After covering the basics of creating a Scrapy project and your first spider, it's time to delve into more advanced techniques that can be used with Scrapy to handle more complex web scraping tasks.
Scrapy spiders can be enhanced to handle a variety of complex situations, such as dynamically generated content, spider arguments, handling pagination, and more.
Many websites have their content spread across multiple pages. Here's how you might handle pagination by sending requests to subsequent pages:
import scrapy
class PaginatedSpider(scrapy.Spider):
name = 'paginated_quotes'
start_urls = ['http://quotes.toscrape.com/page/1/']
def parse(self, response):
for quote in response.css('div.quote'):
yield {
'text': quote.css('span.text::text').get(),
'author': quote.css('span small::text').get(),
'tags': quote.css('div.tags a.tag::text').getall(),
}
next_page = response.css('li.next a::attr(href)').get()
if next_page is not None:
next_page = response.urljoin(next_page)
yield scrapy.Request(next_page, callback=self.parse)
Sometimes, you may want to pass arguments to your spiders. Scrapy allows you to pass these arguments via the crawl
command:
scrapy crawl my_spider -a category=electronics
You can access these arguments in your spider:
class MySpider(scrapy.Spider):
name = 'my_spider'
def __init__(self, category='', **kwargs):
self.start_urls = [f'http://example.com/categories/{category}']
super().__init__(**kwargs)
def parse(self, response):
# ... scraping logic here ...
For websites that heavily rely on JavaScript for rendering content, traditional Scrapy requests might not fetch the data as it's loaded dynamically. In such cases, integrating Scrapy with a headless browser like Splash can be useful.

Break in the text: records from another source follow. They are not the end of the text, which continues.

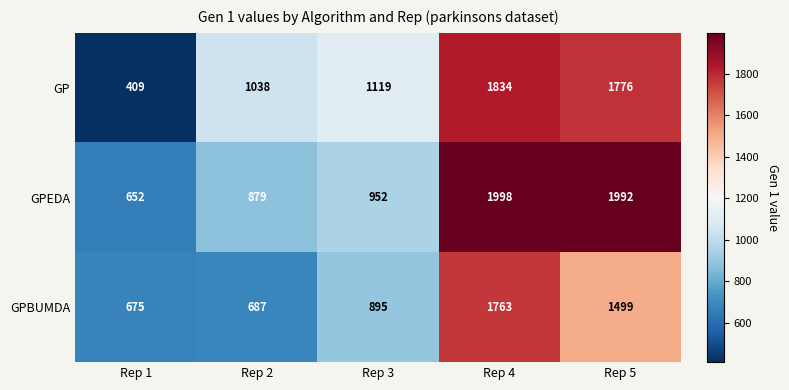

What is the maximum value shown in the chart?

1998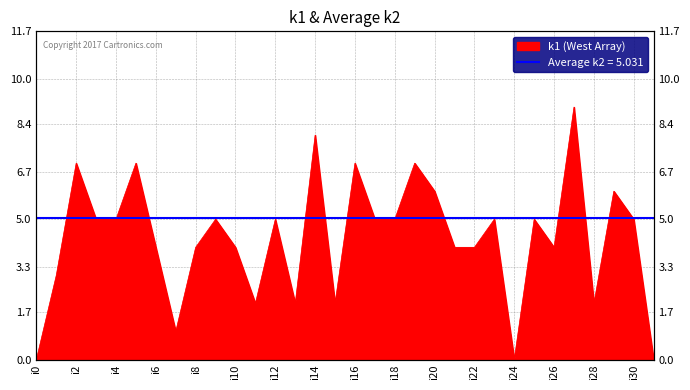

How many interior local valleys (lower than both neighbors) does the data have?

7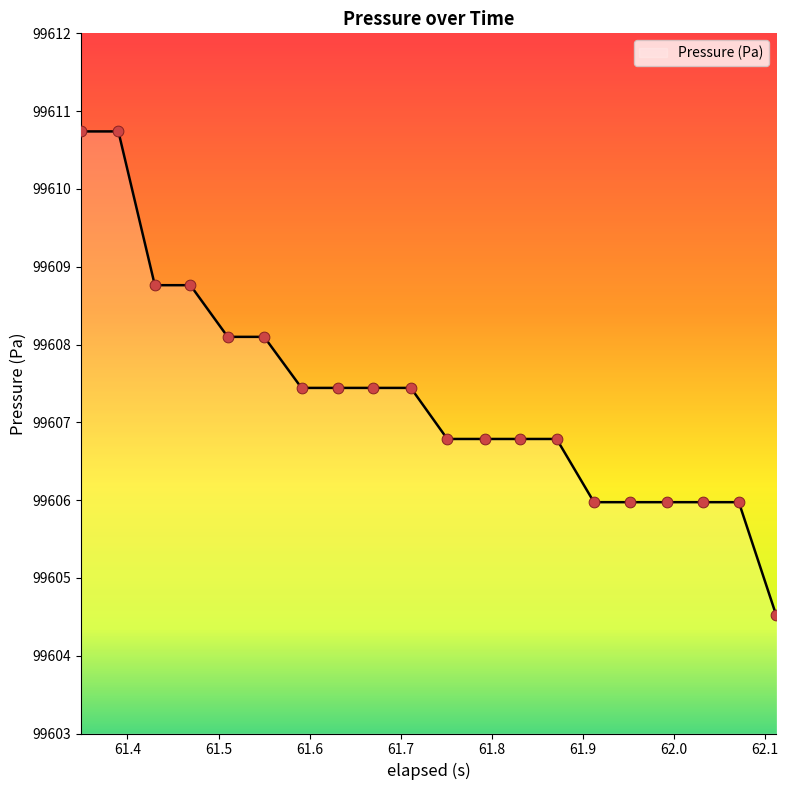

What is the greatest value displayed?

99610.7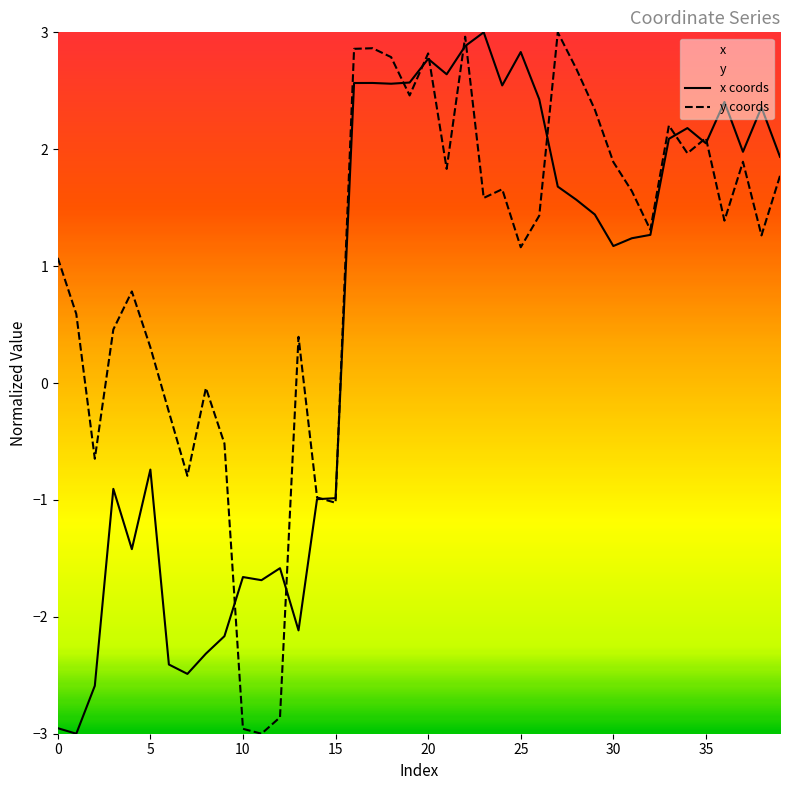

What is the lowest value of the x coords series?

-3.0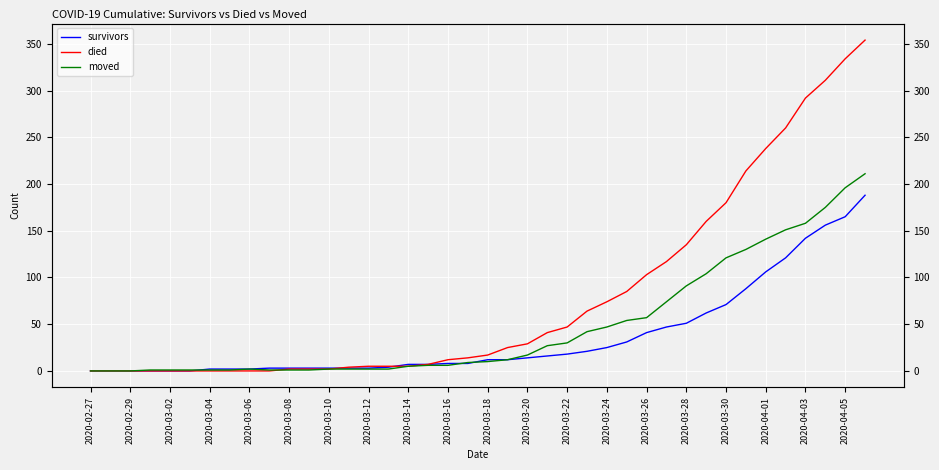

How many times do died and survivors cross each other?

2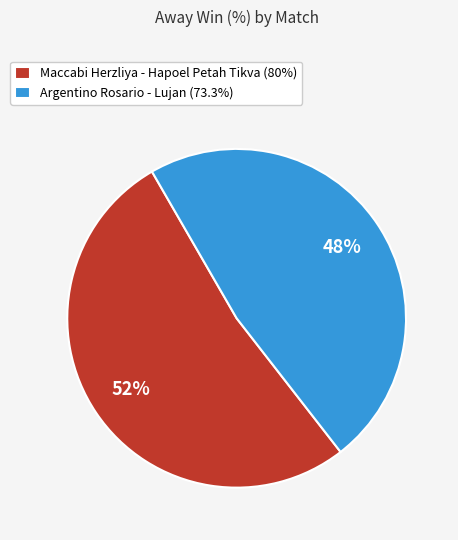

To the nearest percent, what is the difference between the Argentino Rosario - Lujan and Maccabi Herzliya - Hapoel Petah Tikva slice percentages?

4%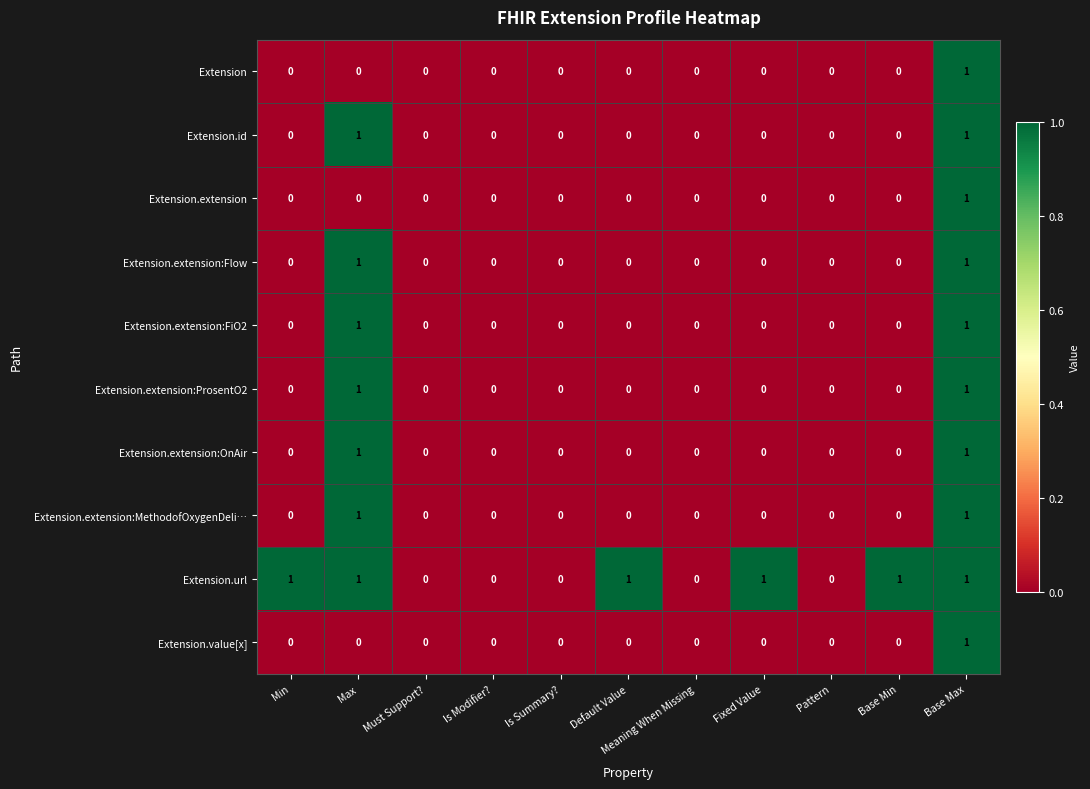

The Extension.id series shows 1 at Pattern. True or false?

False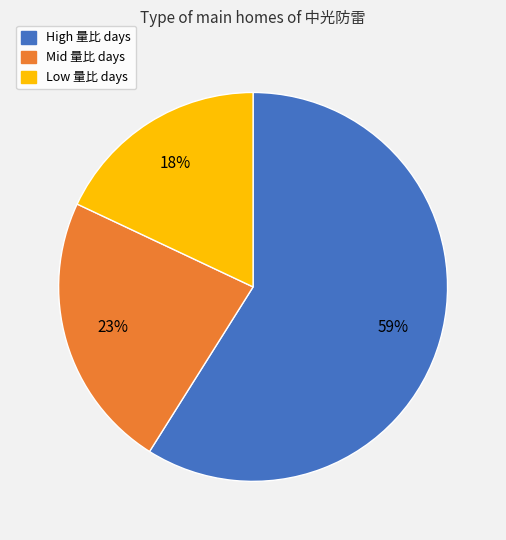

To the nearest percent, what is the difference between the largest and smallest slice percentages?

41%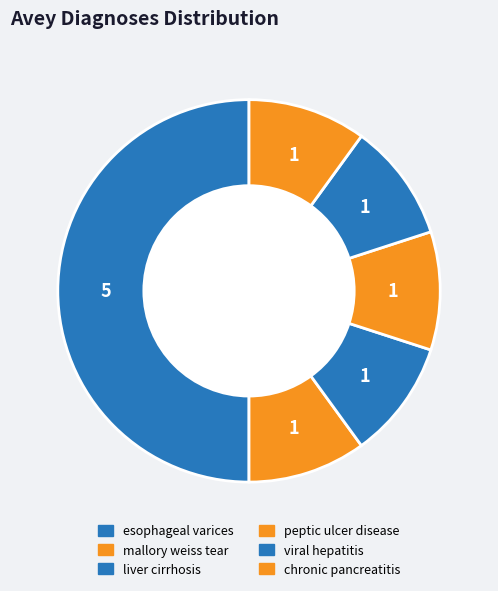

Which category has the biggest portion of the pie?

esophageal varices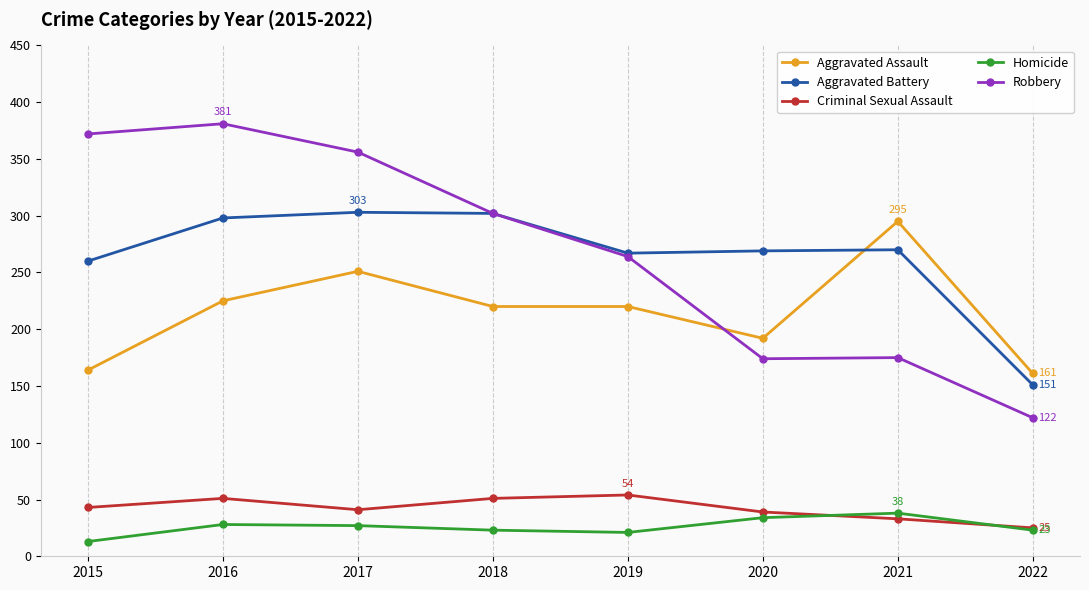

What is the minimum value for Homicide?

13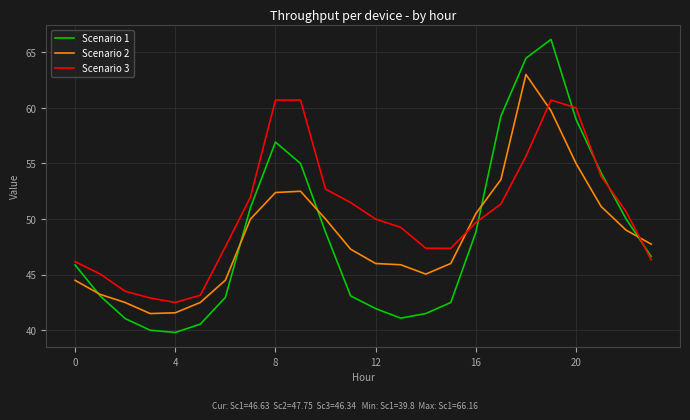

What is the average value of the Scenario 2 series?

48.5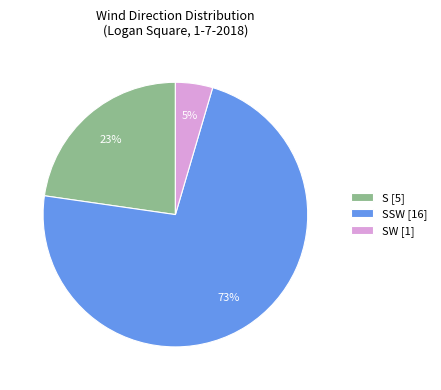

Between SSW [16] and SW [1], which is larger?

SSW [16]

First, you'd need to run a Splash server (see the Splash documentation for installation and setup details) and then configure Scrapy to use Splash by updating your project settings:
# settings.py
SPLASH_URL = 'http://localhost:8050'
DOWNLOADER_MIDDLEWARES = {
'scrapy_splash.SplashCookiesMiddleware': 723,
'scrapy_splash.SplashMiddleware': 725,
'scrapy.downloadermiddlewares.httpcompression.HttpCompressionMiddleware': 810,
}
SPIDER_MIDDLEWARES = {
'scrapy_splash.SplashDeduplicateArgsMiddleware': 100,
}
DUPEFILTER_CLASS = 'scrapy_splash.SplashAwareDupeFilter'
Then, use SplashRequest
in your spider:
import scrapy
from scrapy_splash import SplashRequest
class JSSpider(scrapy.Spider):
name = "js_spider"
def start_requests(self):
url = 'http://example.com/dynamic_content'
yield SplashRequest(url, self.parse, args={'wait': 0.5})
def parse(self, response):
# ... scraping logic for JS-rendered content ...
While the basic spiders just yield Python dictionaries, Scrapy also provides the Item
class and Item Loaders, which offer a more convenient way to populate these items.
Define the structure of your scraped items:
import scrapy
class QuoteItem(scrapy.Item):
text = scrapy.Field()
author = scrapy.Field()
tags = scrapy.Field()
Item Loaders provide a way to populate your items:
from scrapy.loader import ItemLoader
from myproject.items import QuoteItem
class QuotesWithLoaderSpider(scrapy.Spider):
name = "quotes_with_loader"
start_urls = ['http://quotes.toscrape.com']
def parse(self, response):
loader = ItemLoader(item=QuoteItem(), response=response)
loader.add_css('text', 'div.quote span.text::text')
loader.add_css('author', 'span small::text')
loader.add_css('tags', 'div.tags a.tag::text')
yield loader.load_item()
Item Loaders are particularly useful when you want to preprocess the data before storing it in the item. You can define input and output processors for this purpose.
Scrapy is highly extensible, with options to include custom middlewares, extensions, and pipelines.
- Middlewares allow you to modify Scrapy's request/response processing.
- Extensions can add functionality to Scrapy (e.g., sending email notifications upon certain events).
- Pipelines are perfect for processing the data once it has been extracted, such as validating, cleaning, or storing in a database.
You can create these components and include them in your project's settings to extend Scrapy's capabilities to fit your specific scraping needs.
These advanced techniques and features make Scrapy a powerful tool for tackling a wide range of web scraping projects. With these skills, you can handle more complex websites and data extraction scenarios.